> [EXTRACTED MATERIAL]:
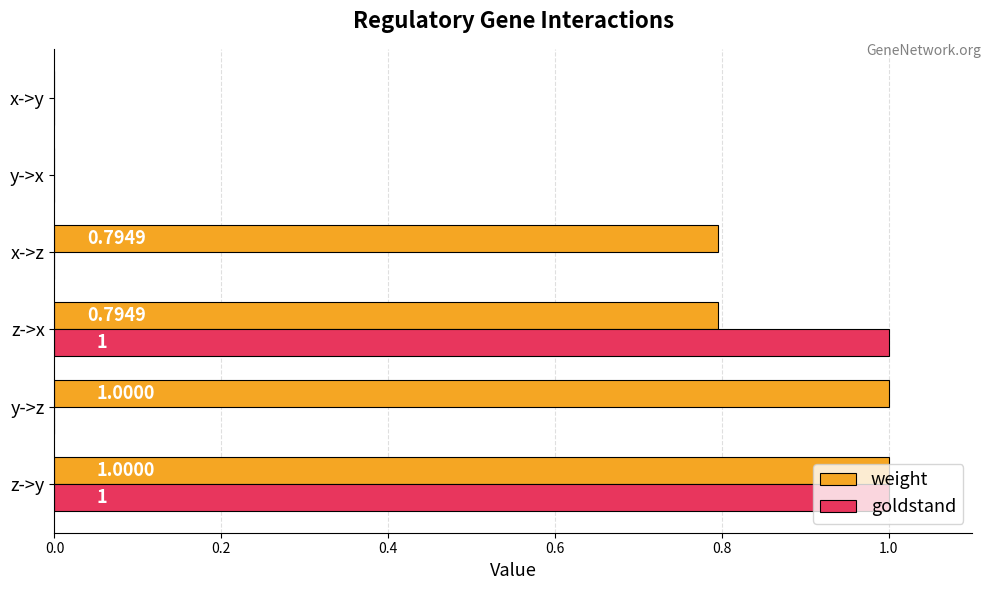

What is the sum of all goldstand values?

2.0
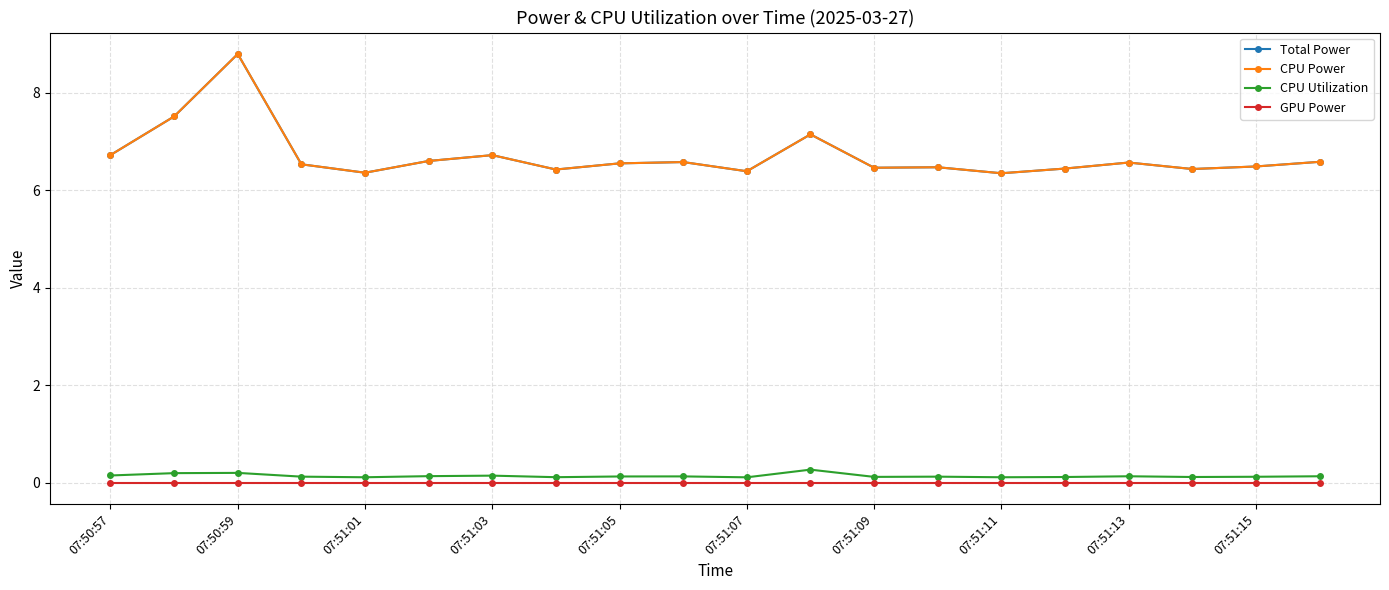

What is the sum of all CPU Utilization values?

2.8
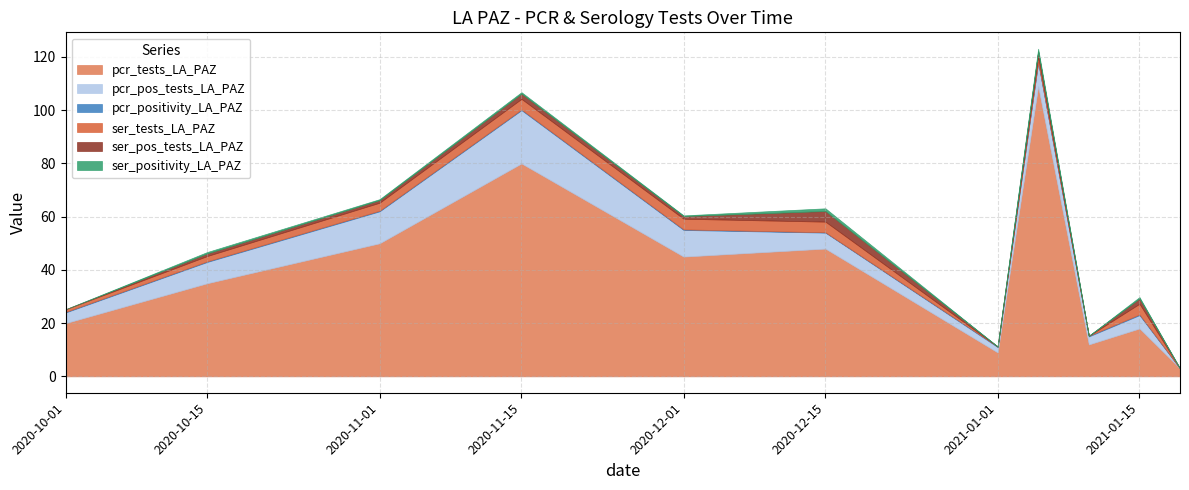

What position from the left is 2021-01-19?

11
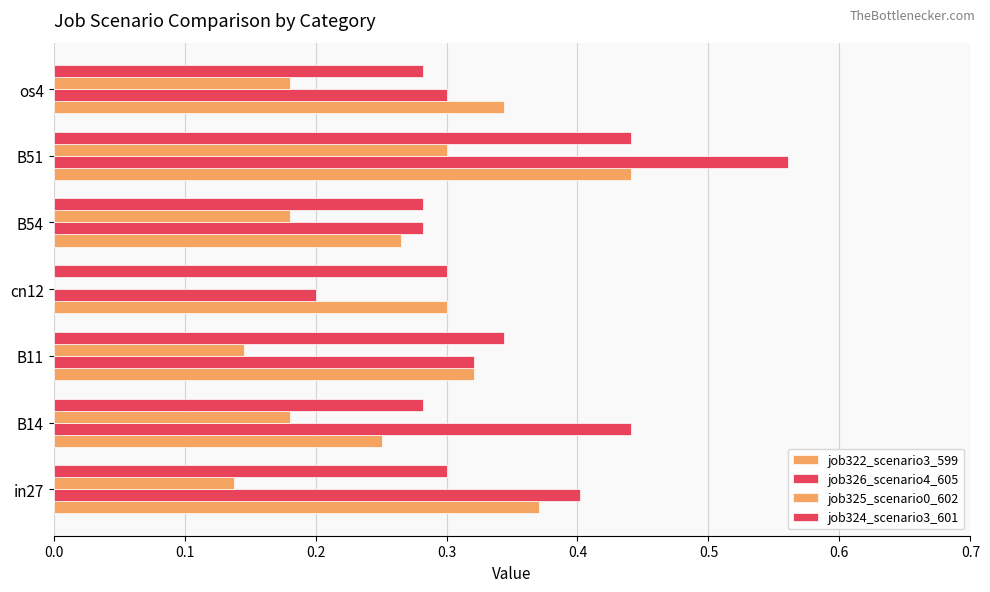

How many distinct data groups are displayed?

4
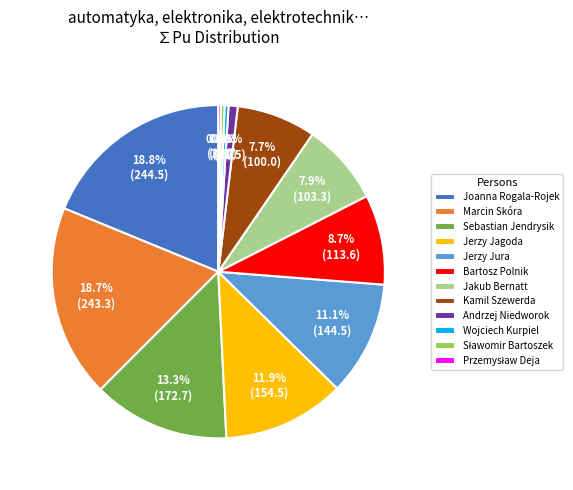

Is the sum of Jerzy Jagoda and Jerzy Jura greater than half?

No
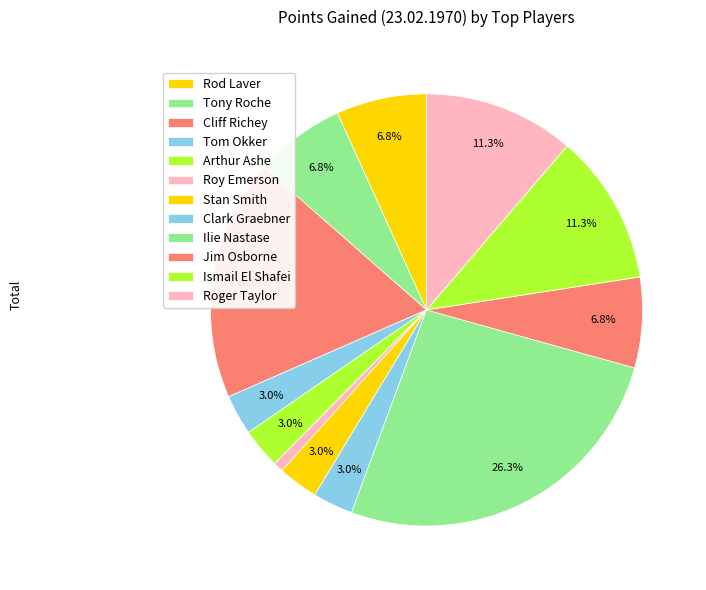

Combined, do Ilie Nastase and Rod Laver account for over 50%?

No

> [WORK ORDER]:
Reproduce the whole listing above word for word, leaving out the pictures.

> [COMPLETED TASK]:
What is the sum of all goldstand values?

2.0

What is the sum of all CPU Utilization values?

2.8

What position from the left is 2021-01-19?

11

How many distinct data groups are displayed?

4

Is the sum of Jerzy Jagoda and Jerzy Jura greater than half?

No

Combined, do Ilie Nastase and Rod Laver account for over 50%?

No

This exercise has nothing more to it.